▸ Your objective
Output the entries exactly. Start at the first line, finish with the line containing "However, although cross-dressing", and omit the pictures.

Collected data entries
——
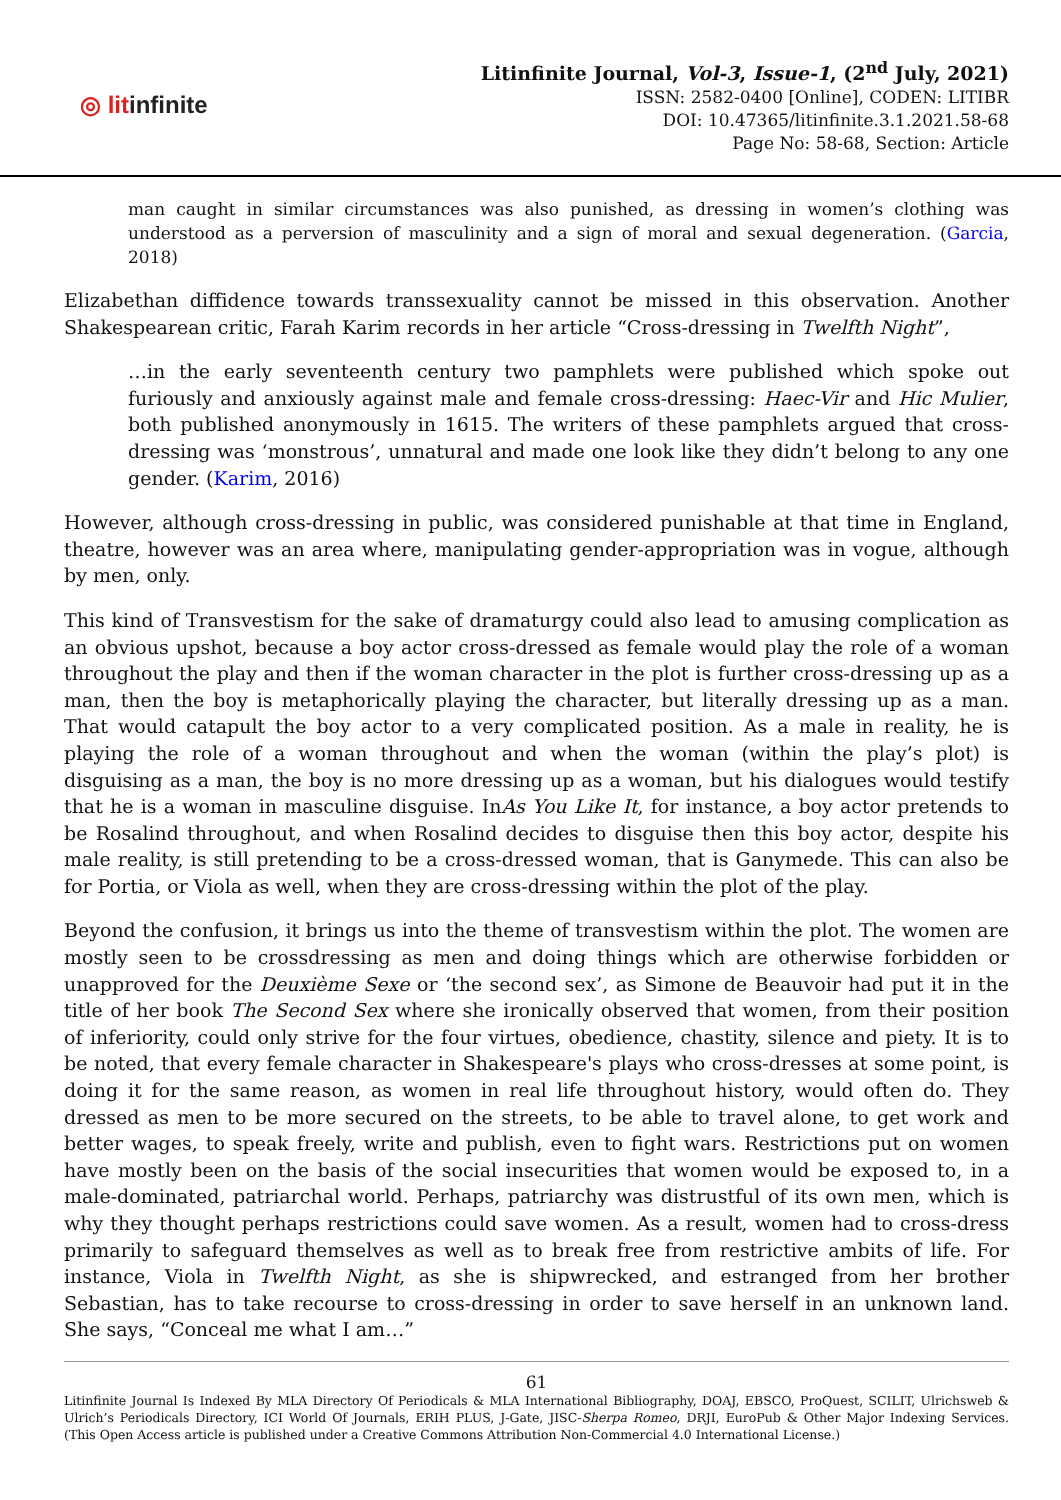◎ litinfinite
Litinfinite Journal, Vol-3, Issue-1, (2<sup>nd</sup> July, 2021)
ISSN: 2582-0400 [Online], CODEN: LITIBR
DOI: 10.47365/litinfinite.3.1.2021.58-68
Page No: 58-68, Section: Article
man caught in similar circumstances was also punished, as dressing in women’s clothing was understood as a perversion of masculinity and a sign of moral and sexual degeneration. (Garcia, 2018)
Elizabethan diffidence towards transsexuality cannot be missed in this observation. Another Shakespearean critic, Farah Karim records in her article “Cross-dressing in Twelfth Night”,
…in the early seventeenth century two pamphlets were published which spoke out furiously and anxiously against male and female cross-dressing: Haec-Vir and Hic Mulier, both published anonymously in 1615. The writers of these pamphlets argued that cross-dressing was ‘monstrous’, unnatural and made one look like they didn’t belong to any one gender. (Karim, 2016)
However, although cross-dressing in public, was considered punishable at that time in England, theatre, however was an area where, manipulating gender-appropriation was in vogue, although by men, only.
This kind of Transvestism for the sake of dramaturgy could also lead to amusing complication as an obvious upshot, because a boy actor cross-dressed as female would play the role of a woman throughout the play and then if the woman character in the plot is further cross-dressing up as a man, then the boy is metaphorically playing the character, but literally dressing up as a man. That would catapult the boy actor to a very complicated position. As a male in reality, he is playing the role of a woman throughout and when the woman (within the play’s plot) is disguising as a man, the boy is no more dressing up as a woman, but his dialogues would testify that he is a woman in masculine disguise. InAs You Like It, for instance, a boy actor pretends to be Rosalind throughout, and when Rosalind decides to disguise then this boy actor, despite his male reality, is still pretending to be a cross-dressed woman, that is Ganymede. This can also be for Portia, or Viola as well, when they are cross-dressing within the plot of the play.
Beyond the confusion, it brings us into the theme of transvestism within the plot. The women are mostly seen to be crossdressing as men and doing things which are otherwise forbidden or unapproved for the Deuxième Sexe or ‘the second sex’, as Simone de Beauvoir had put it in the title of her book The Second Sex where she ironically observed that women, from their position of inferiority, could only strive for the four virtues, obedience, chastity, silence and piety. It is to be noted, that every female character in Shakespeare's plays who cross-dresses at some point, is doing it for the same reason, as women in real life throughout history, would often do. They dressed as men to be more secured on the streets, to be able to travel alone, to get work and better wages, to speak freely, write and publish, even to fight wars. Restrictions put on women have mostly been on the basis of the social insecurities that women would be exposed to, in a male-dominated, patriarchal world. Perhaps, patriarchy was distrustful of its own men, which is why they thought perhaps restrictions could save women. As a result, women had to cross-dress primarily to safeguard themselves as well as to break free from restrictive ambits of life. For instance, Viola in Twelfth Night, as she is shipwrecked, and estranged from her brother Sebastian, has to take recourse to cross-dressing in order to save herself in an unknown land. She says, “Conceal me what I am…”
61
Litinfinite Journal Is Indexed By MLA Directory Of Periodicals & MLA International Bibliography, DOAJ, EBSCO, ProQuest, SCILIT, Ulrichsweb & Ulrich’s Periodicals Directory, ICI World Of Journals, ERIH PLUS, J-Gate, JISC-Sherpa Romeo, DRJI, EuroPub & Other Major Indexing Services. (This Open Access article is published under a Creative Commons Attribution Non-Commercial 4.0 International License.)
——
▸ Answer box
◎ litinfinite
Litinfinite Journal, Vol-3, Issue-1, (2<sup>nd</sup> July, 2021)
ISSN: 2582-0400 [Online], CODEN: LITIBR
DOI: 10.47365/litinfinite.3.1.2021.58-68
Page No: 58-68, Section: Article
man caught in similar circumstances was also punished, as dressing in women’s clothing was understood as a perversion of masculinity and a sign of moral and sexual degeneration. (Garcia, 2018)
Elizabethan diffidence towards transsexuality cannot be missed in this observation. Another Shakespearean critic, Farah Karim records in her article “Cross-dressing in Twelfth Night”,
…in the early seventeenth century two pamphlets were published which spoke out furiously and anxiously against male and female cross-dressing: Haec-Vir and Hic Mulier, both published anonymously in 1615. The writers of these pamphlets argued that cross-dressing was ‘monstrous’, unnatural and made one look like they didn’t belong to any one gender. (Karim, 2016)
However, although cross-dressing in public, was considered punishable at that time in England, theatre, however was an area where, manipulating gender-appropriation was in vogue, although by men, only.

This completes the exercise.